— Input —
-------------------------

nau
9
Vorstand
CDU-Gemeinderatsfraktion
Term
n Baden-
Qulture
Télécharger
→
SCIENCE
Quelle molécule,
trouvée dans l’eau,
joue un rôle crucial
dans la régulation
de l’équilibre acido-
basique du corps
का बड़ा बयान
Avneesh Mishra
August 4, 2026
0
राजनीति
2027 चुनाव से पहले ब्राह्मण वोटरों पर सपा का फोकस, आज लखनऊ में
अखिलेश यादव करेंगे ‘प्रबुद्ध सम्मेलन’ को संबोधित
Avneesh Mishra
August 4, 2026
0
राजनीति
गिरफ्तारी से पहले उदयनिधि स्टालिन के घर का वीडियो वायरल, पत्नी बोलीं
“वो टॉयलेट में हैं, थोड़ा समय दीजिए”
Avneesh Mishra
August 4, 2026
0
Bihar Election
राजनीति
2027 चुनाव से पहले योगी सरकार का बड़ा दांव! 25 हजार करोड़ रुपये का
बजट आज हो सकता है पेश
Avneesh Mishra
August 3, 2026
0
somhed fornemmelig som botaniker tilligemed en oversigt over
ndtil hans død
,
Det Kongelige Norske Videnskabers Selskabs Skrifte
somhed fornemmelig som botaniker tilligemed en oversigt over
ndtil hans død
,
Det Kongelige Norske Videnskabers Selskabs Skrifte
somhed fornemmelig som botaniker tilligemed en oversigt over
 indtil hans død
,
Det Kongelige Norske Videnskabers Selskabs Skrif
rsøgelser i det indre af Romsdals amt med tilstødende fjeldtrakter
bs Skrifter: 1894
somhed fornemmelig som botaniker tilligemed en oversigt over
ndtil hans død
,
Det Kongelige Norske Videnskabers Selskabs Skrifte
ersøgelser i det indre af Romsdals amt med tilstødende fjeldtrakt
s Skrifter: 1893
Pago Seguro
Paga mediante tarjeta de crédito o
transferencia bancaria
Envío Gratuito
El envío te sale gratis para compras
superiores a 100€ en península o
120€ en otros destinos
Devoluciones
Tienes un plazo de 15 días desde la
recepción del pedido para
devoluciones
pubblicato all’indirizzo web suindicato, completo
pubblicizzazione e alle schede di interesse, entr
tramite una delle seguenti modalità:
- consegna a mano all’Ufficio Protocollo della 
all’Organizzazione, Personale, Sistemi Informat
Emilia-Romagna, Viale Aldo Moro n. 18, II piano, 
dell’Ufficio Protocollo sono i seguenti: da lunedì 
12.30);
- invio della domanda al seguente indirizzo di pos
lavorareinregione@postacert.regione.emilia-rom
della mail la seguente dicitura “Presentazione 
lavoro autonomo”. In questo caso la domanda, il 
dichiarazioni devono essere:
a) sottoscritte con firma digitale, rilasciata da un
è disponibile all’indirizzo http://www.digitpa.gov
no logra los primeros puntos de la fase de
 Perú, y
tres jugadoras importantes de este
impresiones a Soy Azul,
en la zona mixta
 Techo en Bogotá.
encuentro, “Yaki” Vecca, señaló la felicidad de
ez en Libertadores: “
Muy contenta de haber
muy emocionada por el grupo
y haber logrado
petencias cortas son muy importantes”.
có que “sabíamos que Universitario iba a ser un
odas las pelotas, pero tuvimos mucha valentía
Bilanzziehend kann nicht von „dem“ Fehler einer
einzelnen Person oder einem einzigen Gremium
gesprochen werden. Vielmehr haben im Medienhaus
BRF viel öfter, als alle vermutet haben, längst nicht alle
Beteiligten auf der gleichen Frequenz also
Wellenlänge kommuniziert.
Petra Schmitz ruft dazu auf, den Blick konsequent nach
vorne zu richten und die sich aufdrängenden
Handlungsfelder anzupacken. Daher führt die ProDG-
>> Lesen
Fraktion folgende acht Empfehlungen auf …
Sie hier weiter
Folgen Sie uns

-------------------------

— What needs to be done —
Please count the lines in the material above that hold the word "haben", and give only the total.

— Response box —
2